The BBC is rightly held to account over the seemingly endless number of activities in which it becomes involved. Once in a while a line in the sand needs to be drawn and the BBC Trust proved it could hold the corporation to account over the introduction of BBC Local, the BBC’s proposed local video service, which came in for heavy criticism from the local newspaper sector.
Local newspapers have been going through a tough time over the past ten, even 20 years, titles have folded and once paid for titles have emerged as local freesheets.
In the early days of Independent Local Radio, which we should remember only goes back to 1973, newspaper groups would invest in their local radio station in part to safeguard the revenues from what was deemed to be competition. The local stations launched with names that tied them to the local community, the ‘river phase’ gave us Radio Orwell, Radio Tees and Severn Sound, before the American callsign – for no apparent reason – manifested itself through TFM, SGR and even WABC. We even had definitive articles in The Pulse and The Breeze.

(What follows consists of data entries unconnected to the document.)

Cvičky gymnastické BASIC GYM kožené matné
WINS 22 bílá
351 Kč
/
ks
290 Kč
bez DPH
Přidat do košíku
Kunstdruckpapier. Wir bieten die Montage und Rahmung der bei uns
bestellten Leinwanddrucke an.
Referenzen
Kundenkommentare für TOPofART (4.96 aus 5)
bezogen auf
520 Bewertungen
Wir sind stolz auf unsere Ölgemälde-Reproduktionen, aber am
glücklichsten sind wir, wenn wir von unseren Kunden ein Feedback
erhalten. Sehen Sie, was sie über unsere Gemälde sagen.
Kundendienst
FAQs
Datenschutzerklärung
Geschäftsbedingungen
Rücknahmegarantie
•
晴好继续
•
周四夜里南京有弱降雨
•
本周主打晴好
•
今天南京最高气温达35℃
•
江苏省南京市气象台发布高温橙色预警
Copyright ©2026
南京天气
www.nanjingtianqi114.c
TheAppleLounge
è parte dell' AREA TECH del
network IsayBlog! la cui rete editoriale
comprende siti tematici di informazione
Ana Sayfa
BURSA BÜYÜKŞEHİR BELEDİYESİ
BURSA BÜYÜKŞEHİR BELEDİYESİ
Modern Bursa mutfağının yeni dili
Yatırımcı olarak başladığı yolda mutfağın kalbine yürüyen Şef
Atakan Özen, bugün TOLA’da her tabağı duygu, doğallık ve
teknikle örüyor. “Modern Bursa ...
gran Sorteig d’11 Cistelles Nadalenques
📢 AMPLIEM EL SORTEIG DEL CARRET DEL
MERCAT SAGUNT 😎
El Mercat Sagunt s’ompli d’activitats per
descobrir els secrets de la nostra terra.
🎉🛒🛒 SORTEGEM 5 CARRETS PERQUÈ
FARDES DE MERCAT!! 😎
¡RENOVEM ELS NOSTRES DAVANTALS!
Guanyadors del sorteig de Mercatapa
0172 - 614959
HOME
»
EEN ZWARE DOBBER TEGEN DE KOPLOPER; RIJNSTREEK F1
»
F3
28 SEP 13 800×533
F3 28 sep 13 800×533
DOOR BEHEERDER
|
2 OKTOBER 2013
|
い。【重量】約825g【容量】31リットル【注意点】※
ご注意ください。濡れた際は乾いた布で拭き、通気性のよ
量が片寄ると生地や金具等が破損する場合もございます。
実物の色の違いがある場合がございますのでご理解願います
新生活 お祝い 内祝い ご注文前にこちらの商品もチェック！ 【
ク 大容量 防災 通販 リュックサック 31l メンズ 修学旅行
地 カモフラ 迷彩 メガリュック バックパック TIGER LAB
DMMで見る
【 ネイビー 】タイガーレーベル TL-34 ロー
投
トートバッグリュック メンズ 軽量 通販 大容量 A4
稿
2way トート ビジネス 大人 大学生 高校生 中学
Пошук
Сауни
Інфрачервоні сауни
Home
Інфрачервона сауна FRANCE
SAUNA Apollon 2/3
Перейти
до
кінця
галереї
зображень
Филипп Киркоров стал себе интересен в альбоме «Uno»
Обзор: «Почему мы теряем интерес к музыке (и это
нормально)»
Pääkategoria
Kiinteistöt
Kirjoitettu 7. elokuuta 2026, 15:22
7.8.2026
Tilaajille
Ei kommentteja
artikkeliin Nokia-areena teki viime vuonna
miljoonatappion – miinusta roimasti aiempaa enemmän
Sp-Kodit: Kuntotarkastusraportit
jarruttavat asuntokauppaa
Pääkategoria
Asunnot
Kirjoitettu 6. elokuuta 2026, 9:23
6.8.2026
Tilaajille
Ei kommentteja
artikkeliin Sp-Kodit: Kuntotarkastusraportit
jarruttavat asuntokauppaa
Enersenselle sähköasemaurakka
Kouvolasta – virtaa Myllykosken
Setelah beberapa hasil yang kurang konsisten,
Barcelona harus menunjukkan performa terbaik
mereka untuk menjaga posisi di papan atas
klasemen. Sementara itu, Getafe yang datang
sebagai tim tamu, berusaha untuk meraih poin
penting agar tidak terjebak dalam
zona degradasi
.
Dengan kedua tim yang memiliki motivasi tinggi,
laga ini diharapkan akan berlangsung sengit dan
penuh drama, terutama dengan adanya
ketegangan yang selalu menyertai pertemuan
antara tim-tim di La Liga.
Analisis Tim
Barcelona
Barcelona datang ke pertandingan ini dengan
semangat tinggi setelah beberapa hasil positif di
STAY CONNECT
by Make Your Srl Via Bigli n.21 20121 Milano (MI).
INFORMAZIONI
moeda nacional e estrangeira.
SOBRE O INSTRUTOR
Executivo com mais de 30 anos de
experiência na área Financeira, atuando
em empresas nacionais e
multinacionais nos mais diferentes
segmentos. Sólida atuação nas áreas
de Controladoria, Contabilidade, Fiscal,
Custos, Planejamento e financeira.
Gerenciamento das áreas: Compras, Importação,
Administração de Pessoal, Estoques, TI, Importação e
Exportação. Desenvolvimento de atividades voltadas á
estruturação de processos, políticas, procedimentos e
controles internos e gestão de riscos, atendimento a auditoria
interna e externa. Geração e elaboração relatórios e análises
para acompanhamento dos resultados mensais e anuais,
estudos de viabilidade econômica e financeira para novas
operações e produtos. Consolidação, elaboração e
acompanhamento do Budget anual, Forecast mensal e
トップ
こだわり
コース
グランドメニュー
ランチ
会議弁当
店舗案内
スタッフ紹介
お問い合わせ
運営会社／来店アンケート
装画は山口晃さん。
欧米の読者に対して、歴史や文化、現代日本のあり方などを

Along the way the inevitable consolidation and station mergers with newspapers rarely involved. Saxon, my local station from Bury St Edmunds, opted out of Radio Orwell in Ipswich for about four hours a day. Consequently the DJs were not allowed to say the station name, rather “here at the station” and in the days before Lo-call numbers the telephone number came on a cart machine.
These days networking has spread across the network, you don’t get this in London, but outside the capital a local station might often ‘broadcast’ from halfway across the country. In January Global Radio, which through the acquisition of GCap has tightened its grip on UK radio, will rebrand a number of stations as Heart and this includes my ‘local’ Q103. The Global Radio chairman is Charles Allen, who presided over ITV as the regional identities became submerged into ITV1. There has been debate over the reduction in regional content on the ITV network, but none over its loss in radio, and this includes news.
Local newspapers have begun to embrace new media by including video and even news bulletins on their websites. The BBC, which has a local radio network in England, and regional radio in the National Regions, will continue to offer its regional content on demand, but won’t be extended to extend this.
The character of the East of England has changed since the present TV region came into being in the late 1950s. So much so that the ten-year old Cambridge opt out can often be in complete contrast to the rest of the bulletin. (Plans to produce a separate programme from Milton Keynes have been quietly dropped). Arguably a more localised service is required and while there is BBC local radio it helps to be able to remember the last war to enjoy the programmes fully.
BBC Local came before the trust in the wake of the Russell Brand-Jonathan Ross saga that saw the presenters respectively resign and be suspended while the controller of Radio 2 resigned. A greater question is what BBC Worldwide is doing having a joint venture with failed retailer Woolworths, a matter that falls outside the Trust’s scope, rather than the provision of local news that used to be regarded as public service.